◆ TEXT PROVIDED:

**********

Saturday, March 17, 2012

Nous Allons a Paris


All right, I recognize the oddness of announcing this on St. Patrick’s Day, but …

Finally! Luck has knocked on the Hopper family’s door!

Last week at her annual sales conference on the other side of the country, my wife bought a $100 raffle ticket. Though the odds were about a thousand-to-one, some of the prizes appealed to my wife: a diamond bracelet and a high-falutin’ Chanel handbag were what she was eyeing. A one-a.m. phone call woke me Wednesday night. It was my honey, breathless, barely able to speak. She won. First prize. A trip to Paris.

Woo-hoo!

This will be our first true vacation since 2007, and our first vacation sans children since our honeymoon eleven years ago. Last year, our tenth anniversary, with Lonesome Me outta work, we did nothing, having no money to do anything. So, consider this our postponed tenth wedding anniversary gift to ourselves.

We’ll probably be visiting the City of Lights at the end of May. My parents will watch the little ones somehow, arrangements have yet to be made. There’s a lot to do, but we’re starting early and trying to be proactive. I just got back from applying for my first passport ever. Aside from a brief afternoon trip into Canada, this will be my first visit outside the U.S.

I’m a little nervous about being in a foreign country. Especially one that I know absolutely nothing about, and one which you generally hear so much negatives from, from either the media or word of mouth. Not to malign the French people en masse, but there has been undeniable friction between our two countries over the past decade or so.

What really has me concerned is that I have absolutely no inherent ability for the French language. I took four years of Spanish in high school and college and have worked with Spanish-speaking people all my life. During our trip to Puerto Rico, I felt no need to bone up on my español, and during our trips into the city down there I was able to communicate with little problem.

Not so this time around, I think. I already printed out a two-page sheet of common French expressions and idioms, and though I can speak it somewhat okay when its in front of me, I seem to be unable to commit any of them to memory or recall them after a couple of minutes. Could that neurophysiological trunk in my brain stem be that atrophied? I dunno.

**********

(Stored items)
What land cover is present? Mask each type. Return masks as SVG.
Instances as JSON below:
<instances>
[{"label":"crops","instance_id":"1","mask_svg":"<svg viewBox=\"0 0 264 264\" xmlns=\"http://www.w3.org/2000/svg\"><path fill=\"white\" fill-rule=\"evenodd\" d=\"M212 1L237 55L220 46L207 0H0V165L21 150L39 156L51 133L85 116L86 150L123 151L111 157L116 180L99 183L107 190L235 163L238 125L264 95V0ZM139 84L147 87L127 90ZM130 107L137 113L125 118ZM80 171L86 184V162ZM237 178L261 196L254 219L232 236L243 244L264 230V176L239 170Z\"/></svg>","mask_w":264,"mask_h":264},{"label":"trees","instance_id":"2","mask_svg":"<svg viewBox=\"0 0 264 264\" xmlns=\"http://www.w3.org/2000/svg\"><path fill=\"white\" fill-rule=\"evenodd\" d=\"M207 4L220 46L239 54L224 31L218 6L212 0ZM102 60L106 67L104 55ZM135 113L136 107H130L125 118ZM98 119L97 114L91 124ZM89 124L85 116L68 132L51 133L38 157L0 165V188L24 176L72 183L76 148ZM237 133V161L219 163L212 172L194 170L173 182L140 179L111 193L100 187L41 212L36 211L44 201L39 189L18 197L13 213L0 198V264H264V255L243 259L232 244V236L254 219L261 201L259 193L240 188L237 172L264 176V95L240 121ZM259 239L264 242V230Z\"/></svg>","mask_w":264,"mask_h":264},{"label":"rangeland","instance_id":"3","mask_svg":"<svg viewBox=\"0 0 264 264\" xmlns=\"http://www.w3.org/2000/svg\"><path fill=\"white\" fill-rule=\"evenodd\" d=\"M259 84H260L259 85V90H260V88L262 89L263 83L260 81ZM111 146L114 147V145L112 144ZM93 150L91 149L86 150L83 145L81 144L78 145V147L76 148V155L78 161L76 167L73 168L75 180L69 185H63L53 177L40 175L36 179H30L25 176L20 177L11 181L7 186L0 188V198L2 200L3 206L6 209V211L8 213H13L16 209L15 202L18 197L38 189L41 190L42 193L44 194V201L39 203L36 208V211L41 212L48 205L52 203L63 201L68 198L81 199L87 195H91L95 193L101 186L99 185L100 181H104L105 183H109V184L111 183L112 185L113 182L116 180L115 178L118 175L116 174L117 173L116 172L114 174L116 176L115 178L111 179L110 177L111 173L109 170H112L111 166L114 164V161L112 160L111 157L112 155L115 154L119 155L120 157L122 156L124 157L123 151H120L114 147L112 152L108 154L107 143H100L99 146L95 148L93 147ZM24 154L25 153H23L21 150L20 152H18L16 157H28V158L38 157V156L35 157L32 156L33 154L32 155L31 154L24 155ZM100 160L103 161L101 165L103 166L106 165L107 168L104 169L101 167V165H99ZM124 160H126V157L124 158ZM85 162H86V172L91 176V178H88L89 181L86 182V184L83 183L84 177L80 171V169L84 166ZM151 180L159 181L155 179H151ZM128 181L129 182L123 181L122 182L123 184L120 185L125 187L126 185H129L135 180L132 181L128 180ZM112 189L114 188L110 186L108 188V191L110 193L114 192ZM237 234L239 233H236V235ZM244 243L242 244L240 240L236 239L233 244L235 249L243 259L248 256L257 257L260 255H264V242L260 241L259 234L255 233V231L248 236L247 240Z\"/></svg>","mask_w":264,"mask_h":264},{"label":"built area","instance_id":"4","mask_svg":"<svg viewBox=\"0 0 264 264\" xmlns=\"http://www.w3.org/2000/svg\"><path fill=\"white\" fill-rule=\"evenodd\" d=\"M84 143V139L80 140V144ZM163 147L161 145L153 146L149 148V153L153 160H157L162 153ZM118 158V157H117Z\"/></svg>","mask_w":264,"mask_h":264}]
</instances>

**********

◆ WORK REQUEST:
Write out the section of the Paris trip post that opens with the words "Nous Allons a" and closes with "trip to Paris.", swapping "raffle ticket" for "lottery ticket". The records have no connection to the Paris trip post.

◆ OUTPUT OF THE TASK:
Nous Allons a Paris


All right, I recognize the oddness of announcing this on St. Patrick’s Day, but …

Finally! Luck has knocked on the Hopper family’s door!

Last week at her annual sales conference on the other side of the country, my wife bought a $100 lottery ticket. Though the odds were about a thousand-to-one, some of the prizes appealed to my wife: a diamond bracelet and a high-falutin’ Chanel handbag were what she was eyeing. A one-a.m. phone call woke me Wednesday night. It was my honey, breathless, barely able to speak. She won. First prize. A trip to Paris.